--- start ---

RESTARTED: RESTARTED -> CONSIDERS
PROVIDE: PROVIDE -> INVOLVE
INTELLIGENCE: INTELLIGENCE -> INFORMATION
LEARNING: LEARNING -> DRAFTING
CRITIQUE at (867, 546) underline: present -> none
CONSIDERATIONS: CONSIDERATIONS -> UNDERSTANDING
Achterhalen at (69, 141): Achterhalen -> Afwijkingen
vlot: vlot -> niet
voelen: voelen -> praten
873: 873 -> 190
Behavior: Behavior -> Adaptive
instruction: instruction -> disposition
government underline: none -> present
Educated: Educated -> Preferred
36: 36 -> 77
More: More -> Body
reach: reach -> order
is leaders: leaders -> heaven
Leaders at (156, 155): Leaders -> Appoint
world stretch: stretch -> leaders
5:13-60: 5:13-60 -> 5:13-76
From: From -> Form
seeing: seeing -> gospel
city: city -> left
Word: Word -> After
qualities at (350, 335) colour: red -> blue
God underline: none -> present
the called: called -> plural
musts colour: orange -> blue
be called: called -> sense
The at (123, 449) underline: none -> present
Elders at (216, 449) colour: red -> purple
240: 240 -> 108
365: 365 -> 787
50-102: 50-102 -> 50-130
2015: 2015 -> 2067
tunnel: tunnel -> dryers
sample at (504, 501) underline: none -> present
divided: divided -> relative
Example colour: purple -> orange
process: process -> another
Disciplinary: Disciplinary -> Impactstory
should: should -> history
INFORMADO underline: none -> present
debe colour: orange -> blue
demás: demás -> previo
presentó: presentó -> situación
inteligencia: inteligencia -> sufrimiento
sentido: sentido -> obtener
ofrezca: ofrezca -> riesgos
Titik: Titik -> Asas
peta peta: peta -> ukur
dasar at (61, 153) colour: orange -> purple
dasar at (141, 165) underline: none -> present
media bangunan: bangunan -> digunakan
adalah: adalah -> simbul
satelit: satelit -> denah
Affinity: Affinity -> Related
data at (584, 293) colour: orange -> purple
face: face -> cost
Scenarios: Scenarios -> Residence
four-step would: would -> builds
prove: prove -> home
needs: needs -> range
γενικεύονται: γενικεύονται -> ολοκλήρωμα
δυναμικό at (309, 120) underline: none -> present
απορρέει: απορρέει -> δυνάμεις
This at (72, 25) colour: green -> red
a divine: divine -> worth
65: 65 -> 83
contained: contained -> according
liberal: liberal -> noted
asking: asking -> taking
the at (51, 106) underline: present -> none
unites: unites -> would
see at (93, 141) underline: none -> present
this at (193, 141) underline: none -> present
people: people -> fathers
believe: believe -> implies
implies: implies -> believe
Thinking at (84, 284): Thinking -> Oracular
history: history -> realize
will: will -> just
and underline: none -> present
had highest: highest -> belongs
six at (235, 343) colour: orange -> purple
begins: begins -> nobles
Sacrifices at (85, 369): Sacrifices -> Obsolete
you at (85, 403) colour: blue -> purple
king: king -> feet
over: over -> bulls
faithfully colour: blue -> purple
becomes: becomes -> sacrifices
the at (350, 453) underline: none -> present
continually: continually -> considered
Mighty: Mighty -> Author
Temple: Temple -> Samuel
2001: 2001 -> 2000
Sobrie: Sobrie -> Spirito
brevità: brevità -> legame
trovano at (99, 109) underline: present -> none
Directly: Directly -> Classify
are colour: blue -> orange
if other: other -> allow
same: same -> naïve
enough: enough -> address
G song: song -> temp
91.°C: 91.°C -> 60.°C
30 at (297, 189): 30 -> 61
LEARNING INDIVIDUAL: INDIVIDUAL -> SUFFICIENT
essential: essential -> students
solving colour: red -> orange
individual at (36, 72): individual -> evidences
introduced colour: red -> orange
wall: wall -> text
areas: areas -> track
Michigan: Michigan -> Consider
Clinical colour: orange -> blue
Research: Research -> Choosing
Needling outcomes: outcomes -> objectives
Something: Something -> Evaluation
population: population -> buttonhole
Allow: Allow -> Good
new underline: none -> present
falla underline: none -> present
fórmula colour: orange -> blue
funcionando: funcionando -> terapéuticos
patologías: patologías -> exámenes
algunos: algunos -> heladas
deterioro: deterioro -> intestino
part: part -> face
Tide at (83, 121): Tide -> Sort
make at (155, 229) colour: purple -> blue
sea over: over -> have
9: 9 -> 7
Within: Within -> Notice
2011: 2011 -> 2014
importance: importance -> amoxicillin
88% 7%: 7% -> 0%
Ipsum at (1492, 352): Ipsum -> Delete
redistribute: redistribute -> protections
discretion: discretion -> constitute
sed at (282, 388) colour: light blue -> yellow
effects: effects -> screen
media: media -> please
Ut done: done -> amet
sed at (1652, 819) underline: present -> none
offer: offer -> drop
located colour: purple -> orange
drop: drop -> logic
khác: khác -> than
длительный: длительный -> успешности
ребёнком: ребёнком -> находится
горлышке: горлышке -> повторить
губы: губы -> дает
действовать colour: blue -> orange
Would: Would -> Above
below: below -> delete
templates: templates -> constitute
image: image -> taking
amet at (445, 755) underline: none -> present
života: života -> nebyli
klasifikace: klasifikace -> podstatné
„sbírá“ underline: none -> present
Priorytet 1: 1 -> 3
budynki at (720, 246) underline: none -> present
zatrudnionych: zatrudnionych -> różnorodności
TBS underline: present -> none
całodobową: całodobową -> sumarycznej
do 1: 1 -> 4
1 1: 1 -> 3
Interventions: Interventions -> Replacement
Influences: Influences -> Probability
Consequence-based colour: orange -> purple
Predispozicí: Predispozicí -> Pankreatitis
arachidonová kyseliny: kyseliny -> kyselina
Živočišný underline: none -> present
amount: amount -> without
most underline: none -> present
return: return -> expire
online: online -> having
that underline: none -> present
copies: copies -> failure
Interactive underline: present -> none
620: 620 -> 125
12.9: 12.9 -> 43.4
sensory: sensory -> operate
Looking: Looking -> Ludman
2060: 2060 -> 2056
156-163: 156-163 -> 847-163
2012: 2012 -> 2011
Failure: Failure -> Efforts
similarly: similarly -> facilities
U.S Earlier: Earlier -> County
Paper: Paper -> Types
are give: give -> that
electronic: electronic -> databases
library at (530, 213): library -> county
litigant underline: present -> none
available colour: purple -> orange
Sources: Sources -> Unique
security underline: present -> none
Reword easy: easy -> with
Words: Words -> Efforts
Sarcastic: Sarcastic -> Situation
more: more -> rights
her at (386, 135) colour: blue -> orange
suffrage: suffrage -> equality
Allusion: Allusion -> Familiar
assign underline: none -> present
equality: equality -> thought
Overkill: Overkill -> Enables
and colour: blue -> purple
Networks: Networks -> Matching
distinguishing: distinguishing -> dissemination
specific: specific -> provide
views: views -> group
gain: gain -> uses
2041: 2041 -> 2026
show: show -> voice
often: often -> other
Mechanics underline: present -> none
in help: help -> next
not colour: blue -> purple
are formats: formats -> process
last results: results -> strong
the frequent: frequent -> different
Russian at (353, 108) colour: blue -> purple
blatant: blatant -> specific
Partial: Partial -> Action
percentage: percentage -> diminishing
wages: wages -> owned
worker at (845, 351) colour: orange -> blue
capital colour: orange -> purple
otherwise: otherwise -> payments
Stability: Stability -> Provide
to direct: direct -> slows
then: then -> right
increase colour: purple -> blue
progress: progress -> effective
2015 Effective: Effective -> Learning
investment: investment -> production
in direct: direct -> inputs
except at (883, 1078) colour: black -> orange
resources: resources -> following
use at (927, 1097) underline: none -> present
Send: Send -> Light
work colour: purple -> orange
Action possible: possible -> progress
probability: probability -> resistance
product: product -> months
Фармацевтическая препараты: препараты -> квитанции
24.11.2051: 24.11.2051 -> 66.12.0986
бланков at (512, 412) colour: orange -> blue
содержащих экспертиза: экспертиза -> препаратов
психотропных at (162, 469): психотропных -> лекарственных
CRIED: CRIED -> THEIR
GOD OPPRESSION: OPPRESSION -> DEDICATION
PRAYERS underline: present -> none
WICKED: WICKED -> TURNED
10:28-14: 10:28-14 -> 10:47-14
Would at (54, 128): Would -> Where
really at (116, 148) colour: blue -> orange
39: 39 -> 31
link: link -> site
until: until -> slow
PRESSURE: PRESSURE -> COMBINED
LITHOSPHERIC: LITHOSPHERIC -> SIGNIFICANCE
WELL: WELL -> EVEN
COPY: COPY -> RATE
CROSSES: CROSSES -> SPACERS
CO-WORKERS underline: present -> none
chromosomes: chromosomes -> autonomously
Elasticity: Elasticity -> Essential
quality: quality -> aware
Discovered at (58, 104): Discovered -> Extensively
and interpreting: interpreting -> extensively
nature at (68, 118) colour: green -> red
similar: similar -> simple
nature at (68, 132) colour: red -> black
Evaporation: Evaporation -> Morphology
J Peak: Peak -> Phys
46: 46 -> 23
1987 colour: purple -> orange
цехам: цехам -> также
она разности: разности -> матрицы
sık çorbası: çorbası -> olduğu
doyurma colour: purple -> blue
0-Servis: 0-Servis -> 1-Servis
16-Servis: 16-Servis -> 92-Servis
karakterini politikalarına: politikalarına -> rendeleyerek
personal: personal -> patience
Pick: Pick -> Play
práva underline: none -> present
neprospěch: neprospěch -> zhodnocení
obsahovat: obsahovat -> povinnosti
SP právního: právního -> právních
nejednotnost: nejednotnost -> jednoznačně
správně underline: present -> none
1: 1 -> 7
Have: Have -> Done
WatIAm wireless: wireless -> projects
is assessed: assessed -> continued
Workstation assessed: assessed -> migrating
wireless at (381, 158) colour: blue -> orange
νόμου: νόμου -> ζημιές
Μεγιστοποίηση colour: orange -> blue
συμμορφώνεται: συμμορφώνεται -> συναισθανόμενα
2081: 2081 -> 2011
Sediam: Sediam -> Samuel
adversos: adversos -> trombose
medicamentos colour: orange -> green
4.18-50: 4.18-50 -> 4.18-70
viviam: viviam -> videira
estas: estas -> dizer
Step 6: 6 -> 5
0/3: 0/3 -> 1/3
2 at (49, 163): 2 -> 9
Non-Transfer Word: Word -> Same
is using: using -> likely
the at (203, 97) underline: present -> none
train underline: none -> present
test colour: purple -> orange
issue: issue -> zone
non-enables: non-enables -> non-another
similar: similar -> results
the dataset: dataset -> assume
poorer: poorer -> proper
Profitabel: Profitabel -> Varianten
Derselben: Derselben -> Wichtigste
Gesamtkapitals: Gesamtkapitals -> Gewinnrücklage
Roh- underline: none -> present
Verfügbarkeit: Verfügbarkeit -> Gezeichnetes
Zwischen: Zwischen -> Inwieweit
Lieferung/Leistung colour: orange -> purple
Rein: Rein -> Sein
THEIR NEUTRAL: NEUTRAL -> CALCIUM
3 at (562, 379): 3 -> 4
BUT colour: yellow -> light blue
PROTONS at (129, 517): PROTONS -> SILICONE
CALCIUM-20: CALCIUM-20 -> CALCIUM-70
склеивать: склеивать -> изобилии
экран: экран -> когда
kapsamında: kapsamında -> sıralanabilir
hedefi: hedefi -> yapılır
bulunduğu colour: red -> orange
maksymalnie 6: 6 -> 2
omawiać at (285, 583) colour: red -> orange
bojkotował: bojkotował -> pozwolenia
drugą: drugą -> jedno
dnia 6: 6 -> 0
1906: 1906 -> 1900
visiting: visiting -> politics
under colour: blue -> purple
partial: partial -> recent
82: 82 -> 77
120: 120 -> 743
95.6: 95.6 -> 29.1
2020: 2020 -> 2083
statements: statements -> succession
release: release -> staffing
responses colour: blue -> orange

--- end ---

Retype the data verbatim, from its first line down to and including the line containing "δυναμικό at (309, 120)".

-- Complete answer --
RESTARTED: RESTARTED -> CONSIDERS
PROVIDE: PROVIDE -> INVOLVE
INTELLIGENCE: INTELLIGENCE -> INFORMATION
LEARNING: LEARNING -> DRAFTING
CRITIQUE at (867, 546) underline: present -> none
CONSIDERATIONS: CONSIDERATIONS -> UNDERSTANDING
Achterhalen at (69, 141): Achterhalen -> Afwijkingen
vlot: vlot -> niet
voelen: voelen -> praten
873: 873 -> 190
Behavior: Behavior -> Adaptive
instruction: instruction -> disposition
government underline: none -> present
Educated: Educated -> Preferred
36: 36 -> 77
More: More -> Body
reach: reach -> order
is leaders: leaders -> heaven
Leaders at (156, 155): Leaders -> Appoint
world stretch: stretch -> leaders
5:13-60: 5:13-60 -> 5:13-76
From: From -> Form
seeing: seeing -> gospel
city: city -> left
Word: Word -> After
qualities at (350, 335) colour: red -> blue
God underline: none -> present
the called: called -> plural
musts colour: orange -> blue
be called: called -> sense
The at (123, 449) underline: none -> present
Elders at (216, 449) colour: red -> purple
240: 240 -> 108
365: 365 -> 787
50-102: 50-102 -> 50-130
2015: 2015 -> 2067
tunnel: tunnel -> dryers
sample at (504, 501) underline: none -> present
divided: divided -> relative
Example colour: purple -> orange
process: process -> another
Disciplinary: Disciplinary -> Impactstory
should: should -> history
INFORMADO underline: none -> present
debe colour: orange -> blue
demás: demás -> previo
presentó: presentó -> situación
inteligencia: inteligencia -> sufrimiento
sentido: sentido -> obtener
ofrezca: ofrezca -> riesgos
Titik: Titik -> Asas
peta peta: peta -> ukur
dasar at (61, 153) colour: orange -> purple
dasar at (141, 165) underline: none -> present
media bangunan: bangunan -> digunakan
adalah: adalah -> simbul
satelit: satelit -> denah
Affinity: Affinity -> Related
data at (584, 293) colour: orange -> purple
face: face -> cost
Scenarios: Scenarios -> Residence
four-step would: would -> builds
prove: prove -> home
needs: needs -> range
γενικεύονται: γενικεύονται -> ολοκλήρωμα
δυναμικό at (309, 120) underline: none -> present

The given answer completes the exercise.